Reflects securities acquirable by the Pershing Square Funds in connection with that certain committed forward purchase agreement ("Committed Forward Purchase Agreement"), dated September 29, 2023, between the Issuer and the Pershing Square Funds. Pursuant to the Committed Forward Purchase Agreement, the Pershing Square Funds are obligated to purchase, in one or more private placements to occur simultaneously with the closing of the Issuer's business combination, at least $250,000,000 and up to $1,000,000,000 of common shares of the surviving entity of the Issuer's business combination based upon the final exercise price (the "Final Exercise Price") of the Issuer's subscription warrants, referred to as SPARs, which will be publicly announced in connection with the business combination and which will be at least $10.00.

Footnote F7

(Continued from Footnote 6) For purposes of this Form 4, the Reporting Persons have assumed a Final Exercise Price equal to $10.00 and therefore the Pershing Square Funds will be obligated to purchase 250,000 forward purchase shares ("Forward Purchase Shares") of the Issuer, at a price of $10.00 per Forward Purchase Share. The obligation of the Pershing Square Funds to purchase the Forward Purchase Shares may be allocated among the Pershing Square Funds from time to time.
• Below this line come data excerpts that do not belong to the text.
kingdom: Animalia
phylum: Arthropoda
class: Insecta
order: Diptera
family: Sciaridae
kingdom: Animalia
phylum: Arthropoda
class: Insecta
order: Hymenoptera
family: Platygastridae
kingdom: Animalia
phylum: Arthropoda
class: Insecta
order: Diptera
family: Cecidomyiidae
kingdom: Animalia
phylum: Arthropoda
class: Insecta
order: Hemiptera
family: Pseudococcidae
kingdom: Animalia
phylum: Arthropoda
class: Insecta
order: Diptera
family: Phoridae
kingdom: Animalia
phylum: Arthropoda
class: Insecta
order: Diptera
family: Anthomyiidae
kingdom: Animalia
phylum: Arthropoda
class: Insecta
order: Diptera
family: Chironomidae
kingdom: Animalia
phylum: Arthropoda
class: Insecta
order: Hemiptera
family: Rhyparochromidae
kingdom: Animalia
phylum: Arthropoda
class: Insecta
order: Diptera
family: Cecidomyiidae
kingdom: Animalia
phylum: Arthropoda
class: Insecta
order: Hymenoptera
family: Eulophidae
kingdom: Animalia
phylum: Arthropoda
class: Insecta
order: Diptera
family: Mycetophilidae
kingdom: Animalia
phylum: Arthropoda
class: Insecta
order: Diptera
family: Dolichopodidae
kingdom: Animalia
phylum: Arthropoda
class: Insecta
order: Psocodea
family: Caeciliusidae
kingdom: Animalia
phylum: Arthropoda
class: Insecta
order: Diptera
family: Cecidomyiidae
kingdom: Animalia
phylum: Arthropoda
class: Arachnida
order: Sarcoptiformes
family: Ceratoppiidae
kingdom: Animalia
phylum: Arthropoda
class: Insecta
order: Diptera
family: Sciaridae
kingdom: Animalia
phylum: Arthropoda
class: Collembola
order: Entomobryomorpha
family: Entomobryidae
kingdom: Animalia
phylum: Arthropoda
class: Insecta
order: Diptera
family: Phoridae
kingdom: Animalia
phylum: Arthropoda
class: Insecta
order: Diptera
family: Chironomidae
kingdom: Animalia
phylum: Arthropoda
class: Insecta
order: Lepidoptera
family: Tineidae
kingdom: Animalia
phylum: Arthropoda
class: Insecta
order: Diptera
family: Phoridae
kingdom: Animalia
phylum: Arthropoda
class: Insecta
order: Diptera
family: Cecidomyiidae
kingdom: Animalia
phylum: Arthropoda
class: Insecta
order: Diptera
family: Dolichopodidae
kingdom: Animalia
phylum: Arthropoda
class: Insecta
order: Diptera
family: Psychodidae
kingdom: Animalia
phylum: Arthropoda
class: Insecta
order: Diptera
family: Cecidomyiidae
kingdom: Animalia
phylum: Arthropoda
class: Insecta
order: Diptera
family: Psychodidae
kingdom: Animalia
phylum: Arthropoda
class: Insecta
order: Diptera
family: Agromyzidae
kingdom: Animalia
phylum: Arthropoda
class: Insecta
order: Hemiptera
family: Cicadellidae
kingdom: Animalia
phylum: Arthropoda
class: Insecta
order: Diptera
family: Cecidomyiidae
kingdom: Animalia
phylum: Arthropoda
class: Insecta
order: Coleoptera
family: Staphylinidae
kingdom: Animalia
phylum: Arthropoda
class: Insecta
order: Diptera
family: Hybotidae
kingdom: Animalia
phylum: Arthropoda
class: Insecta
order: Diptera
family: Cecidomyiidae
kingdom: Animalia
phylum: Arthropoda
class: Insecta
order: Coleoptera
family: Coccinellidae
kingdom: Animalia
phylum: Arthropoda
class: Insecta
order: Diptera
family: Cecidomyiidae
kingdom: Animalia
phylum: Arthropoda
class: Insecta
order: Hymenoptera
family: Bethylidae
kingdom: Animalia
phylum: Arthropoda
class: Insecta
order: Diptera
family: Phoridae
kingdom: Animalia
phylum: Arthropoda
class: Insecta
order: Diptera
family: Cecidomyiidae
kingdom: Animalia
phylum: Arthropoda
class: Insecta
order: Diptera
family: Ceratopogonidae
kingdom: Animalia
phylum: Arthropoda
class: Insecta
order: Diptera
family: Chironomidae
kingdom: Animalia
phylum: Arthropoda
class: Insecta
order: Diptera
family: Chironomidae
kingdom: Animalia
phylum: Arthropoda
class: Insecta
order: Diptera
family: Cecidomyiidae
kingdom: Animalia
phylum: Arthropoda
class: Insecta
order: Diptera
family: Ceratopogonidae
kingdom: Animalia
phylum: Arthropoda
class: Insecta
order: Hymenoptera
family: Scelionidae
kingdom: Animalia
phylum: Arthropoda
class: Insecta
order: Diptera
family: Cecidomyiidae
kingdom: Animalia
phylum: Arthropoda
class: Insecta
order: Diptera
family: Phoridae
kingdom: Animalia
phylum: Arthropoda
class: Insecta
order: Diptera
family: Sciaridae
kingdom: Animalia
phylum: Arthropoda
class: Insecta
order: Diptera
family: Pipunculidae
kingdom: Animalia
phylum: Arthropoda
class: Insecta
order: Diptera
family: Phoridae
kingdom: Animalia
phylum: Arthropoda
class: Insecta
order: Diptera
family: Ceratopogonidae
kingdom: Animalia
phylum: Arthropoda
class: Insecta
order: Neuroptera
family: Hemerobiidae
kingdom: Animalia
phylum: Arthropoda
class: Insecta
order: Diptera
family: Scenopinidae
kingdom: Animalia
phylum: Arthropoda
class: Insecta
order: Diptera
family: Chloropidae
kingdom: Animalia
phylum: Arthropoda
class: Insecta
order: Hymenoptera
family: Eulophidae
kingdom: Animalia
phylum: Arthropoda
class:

The Forward Purchase Shares will generally not be transferable, assignable or salable until 180 days after the consummation of the Issuer's business combination.

Footnote F8

Reflects securities acquirable by SPARC Master LP in connection with that certain additional forward purchase agreement ("Additional Forward Purchase Agreement"), dated September 29, 2023, between the Issuer and SPARC Master LP. Pursuant to the Additional Forward Purchase Agreement, SPARC Master LP has the right, but not the obligation, to purchase, in one or two tranches, a number of common shares of the surviving entity of the Issuer's business combination up to an amount equal to $3,500,000,000 less the amount obligated to be purchased by the Pershing Square Funds pursuant to the Committed Forward Purchase Agreement.

Footnote F9

(Continued from Footnote 8) For purposes of this Form 4, the Reporting Persons have assumed a Final Exercise Price equal to $10.00 and therefore the SPARC Master LP will have the right, but not the obligation, to purchase up to 3,250,000 additional forward purchase shares ("Additional Forward Purchase Shares") of the Issuer, at a price of $10.00 per Additional Forward Purchase Share. SPARC Master LP's right to purchase the Additional Forward Purchase Shares may be transferred, in whole or in part, to any entity that is managed by Pershing Square, but not to third parties. The Additional Forward Purchase Shares will generally not be transferable, assignable or salable until 180 days after the consummation of the Issuer's business combination.

Footnote F10

Prior to the Issuer's initial public distribution, Sponsor purchased, in a private placement, an aggregate of $35,892,480 of sponsor warrants ("Sponsor Warrants"), which will be exercisable, in the aggregate, for an amount of shares up to 4.95% of the outstanding shares (on a fully diluted basis) of the post-combination company, at a per share exercise price equal to 120% of the Final Exercise Price. The actual percentage of shares on a fully diluted basis into which the Sponsor Warrants are exercisable will be depend on and be decreased ratably in the event that (1) the aggregate funds raised at the closing of the business combination from the exercise of the SPARs and the amount purchased by SPARC Master LP pursuant to the Additional Forward Purchase Agreement, if any, is less than (2) the amount of funds that would have been raised if 100% of the issued SPARs had been exercised at the closing of the business combination.

Footnote F11

(Continued from Footnote 10) The Sponsor Warrants will generally not be transferable, assignable or salable until three years after the consummation of the Issuer's business combination, and expire 10 years after the date of the Issuer's business combination.